Al Museo di Santa Giulia di Brescia le sculture di Franca Ghitti (Erbanno 1932, Brescia 2012) restano visibili fino al 4 aprile 2027. La retrospettiva "Una storia di Altri Alfabeti" è la quarta tappa del format Palcoscenici Archeologici, quella che porta finalmente una scultrice donna dentro un ciclo aperto da Francesco Vezzoli nel 2021.
Una mostra site-specific tra Brescia e Val Camonica
Curata da Fausto Lorenzi ed Elena Pontiggia con la Fondazione Archivio Ghitti, la mostra intreccia sculture in ferro, legno e materiali di recupero con la collezione permanente del complesso museale bresciano. Le opere arrivano da tre nuclei: l'Archivio Ghitti, il Museo Franca Ghitti di Darfo Boario Terme e una collezione privata. Aperta il 16 giugno 2026, chiude il 4 aprile 2027 dopo oltre nove mesi di programmazione, un'esposizione ospitata negli spazi dell'antico monastero longobardo di San Salvatore, riconosciuto Patrimonio Unesco nel 2011 insieme agli altri sei siti del percorso "I Longobardi in Italia".
La quarta artista dei Palcoscenici, la prima donna
Il format Palcoscenici Archeologici della Fondazione Brescia Musei ha portato al Santa Giulia tre nomi consecutivi: Francesco Vezzoli nel 2021, Emilio Isgrò nel 2022, Fabrizio Plessi nel 2023 con il progetto che ha inaugurato il corridoio Unesco tra Capitolium e monastero. Ghitti è la quarta protagonista del ciclo e la prima donna in cinque anni di cartellone, dopo tre artisti maschi attivi sul fronte del concettuale, della video-arte e delle installazioni digitali. Il suo linguaggio è anche il più distante dai predecessori: non schermi né proiezioni, ma sfridi di ferro, legno grezzo, segni preistorici tradotti in geometria. Il dialogo con l'archeologia romana e longobarda del museo diventa un cortocircuito tra la Brescia Unesco longobarda e la Val Camonica Unesco delle incisioni rupestri, primo sito italiano iscritto nella lista Unesco nel 1979. Ghitti, in questa cornice, è la scultrice bresciana che tiene insieme le due dichiarazioni Unesco della sua provincia.
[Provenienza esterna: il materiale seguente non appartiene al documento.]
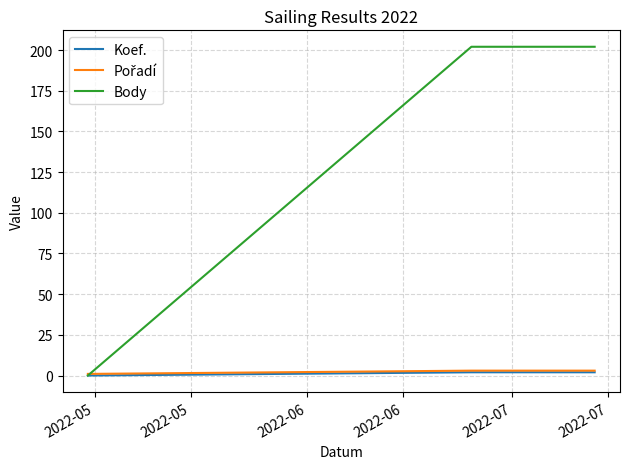

Which series has the largest total across all categories?

Body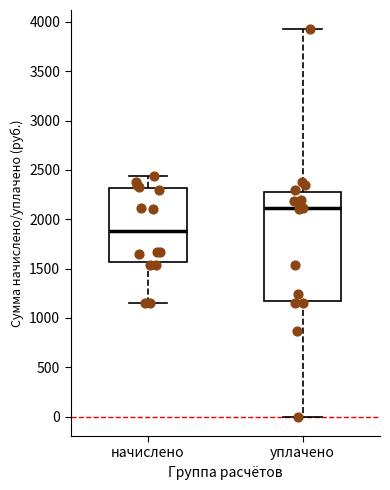

Reading left to right, read every box against the y-axis: the position of its median line, the range the box covers, and the ends of its whiskers. The values are not printed on the chart, so give them approximately, as read against the axis.

начислено: median 1900, box 1550 to 2300, whiskers 1150 to 2450
уплачено: median 2100, box 1150 to 2250, whiskers 0 to 3900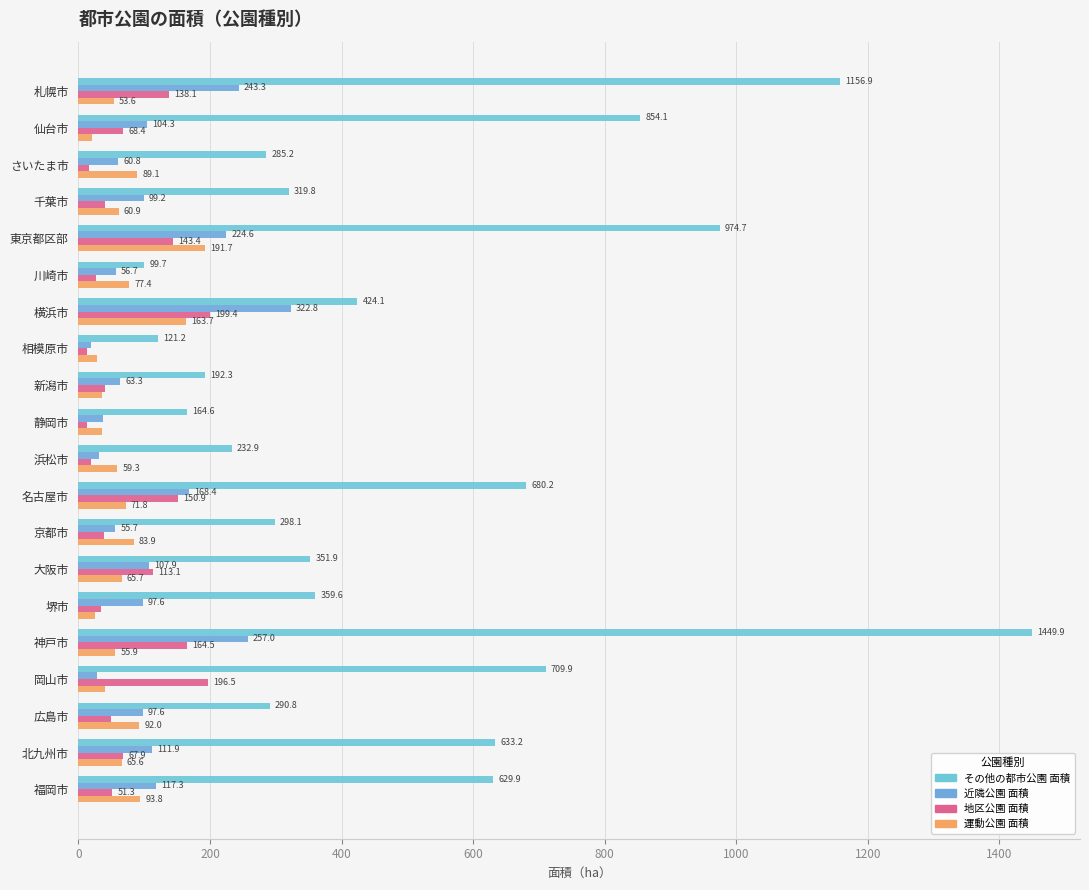

How many values in the 地区公園 面積 series exceed 51?

10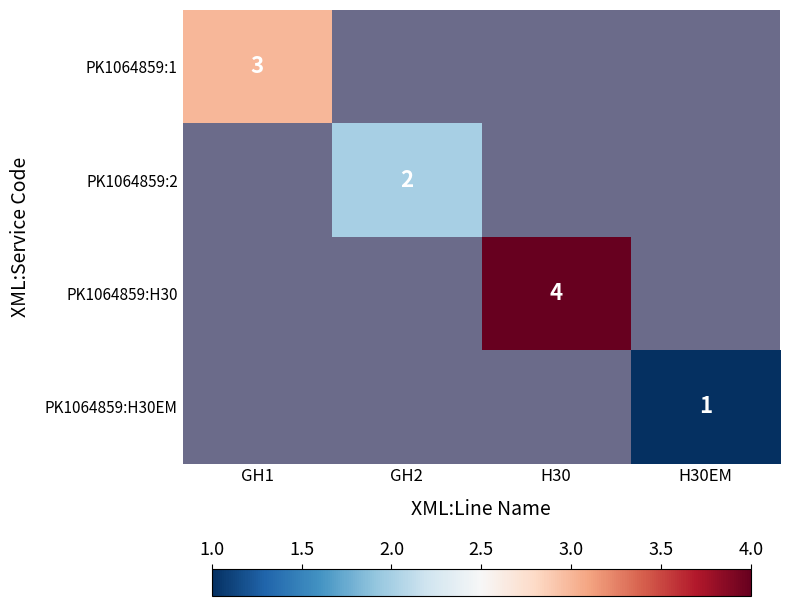

True or false: PK1064859:2 has a value of 2.0 at GH2.

True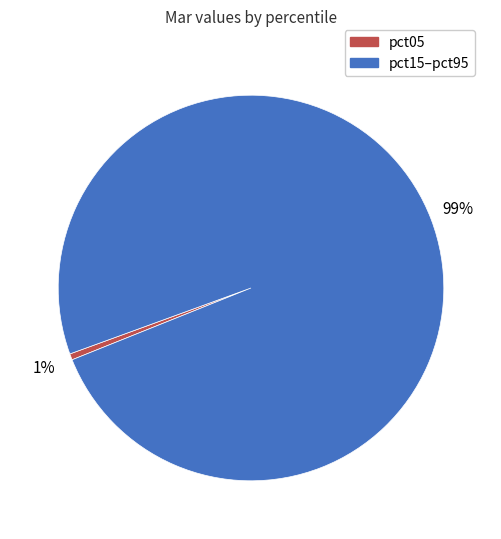

What is the majority slice?

pct15–pct95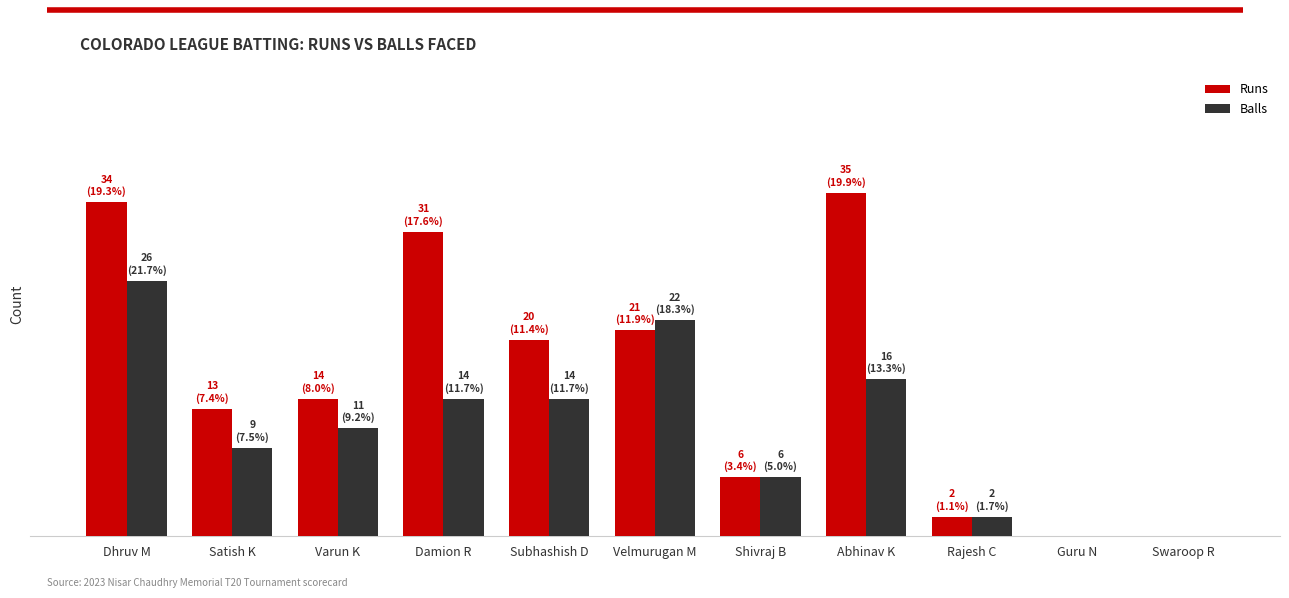

At Dhruv M, list the series in order from smallest to largest.

Balls, Runs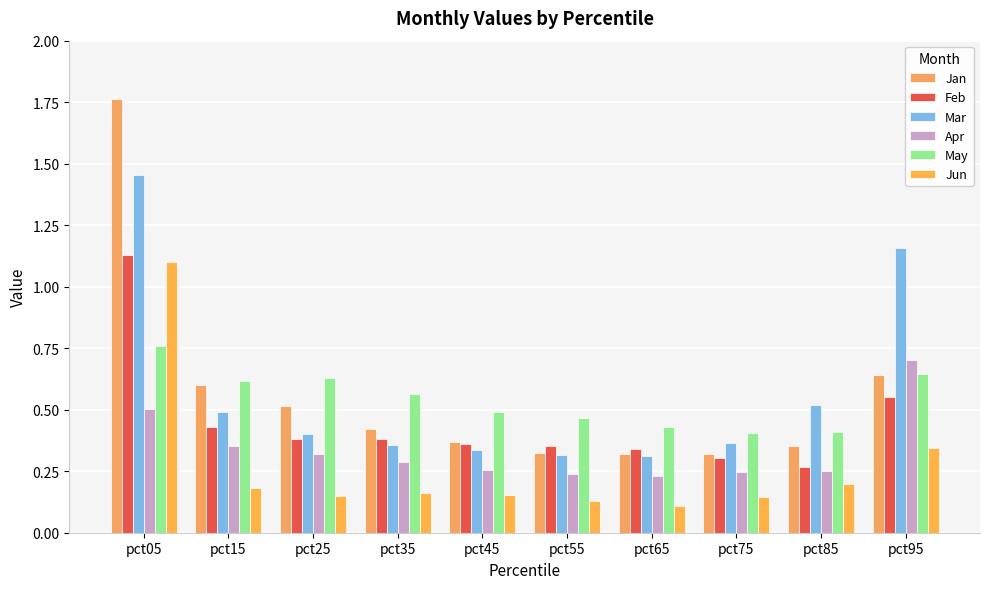

Between pct05 and pct35, which series saw the biggest shift?

Jan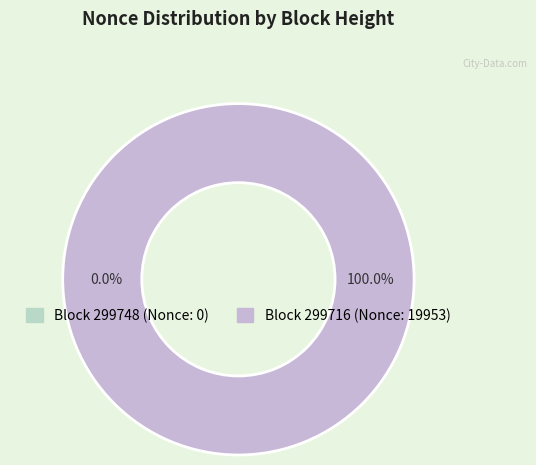

What percentage do 299716 and 299748 together represent?

100.0%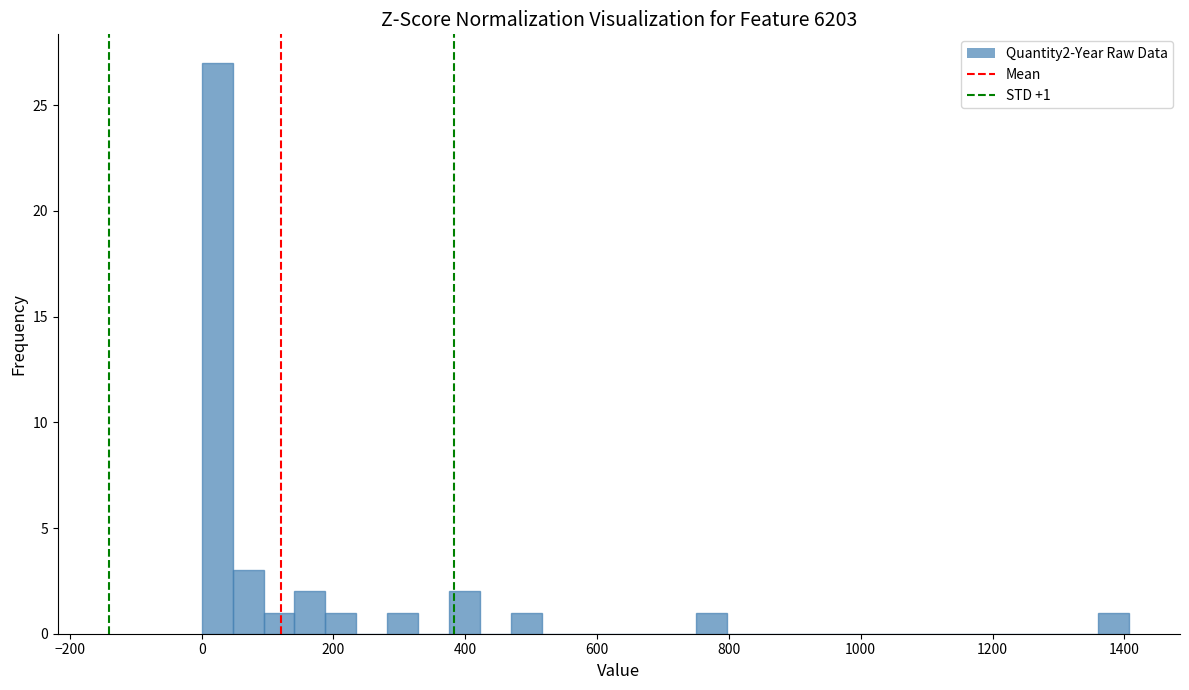

Read against the x-axis, roughly where is the centre of the tallest bar?

20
Il museo dedicato esiste già dal 2023
La retrospettiva bresciana non nasce nel vuoto. Dal 2023 il Museo Franca Ghitti del Comune di Darfo Boario Terme opera nel Conventone settecentesco di Santa Maria della Visitazione, gestito dalla Fondazione Archivio Ghitti insieme al Comune, alla Comunità Montana di Valle Camonica e al Consorzio BIM. Ospita il nucleo principale delle opere, l'archivio dei quaderni inediti e la biblioteca privata dell'artista, con accesso gratuito. Chi visita il Santa Giulia trova quindi a un'ora d'auto l'estensione permanente della mostra bresciana, con installazioni all'aperto lungo il museo diffuso del territorio camuno.
Cosa cerca il visitatore
L'itinerario del Santa Giulia parte dai lavori sulle Vicinie, le antiche comunità di mutuo soccorso attive in Val Camonica dal V secolo all'età napoleonica, e passa attraverso il ciclo dei Boschi, delle Mappe, delle Porte, dei cancelli e delle meridiane. Il pubblico incontra anche il capitolo africano della scultrice: fra il 1969 e il 1971 l'artista visse fra Kikuyu e Turkana in Kenya, e da quella permanenza portò con sé un rapporto con l'arte primordiale che percorre tutte le opere successive. La parentesi newyorkese conta due esposizioni alla Ok Gallery di Ivan Karp, ex braccio destro di Leo Castelli, nel 2000 e nel 2008. La Lombardia, che secondo i dati regionali guida la spesa culturale pubblica italiana, scommette con questa mostra su un'artista che il mercato italiano ha sempre tenuto ai margini nonostante due esposizioni newyorkesi.
Il biglietto del Museo di Santa Giulia dà accesso al percorso della scultrice fino al 4 aprile 2027; il museo di Darfo Boario Terme apre invece tutto l'anno con ingresso gratuito, e insieme costituiscono l'unica occasione per vedere il corpus completo di una scultrice che l'Italia sta rileggendo con quattordici anni di ritardo dalla sua morte.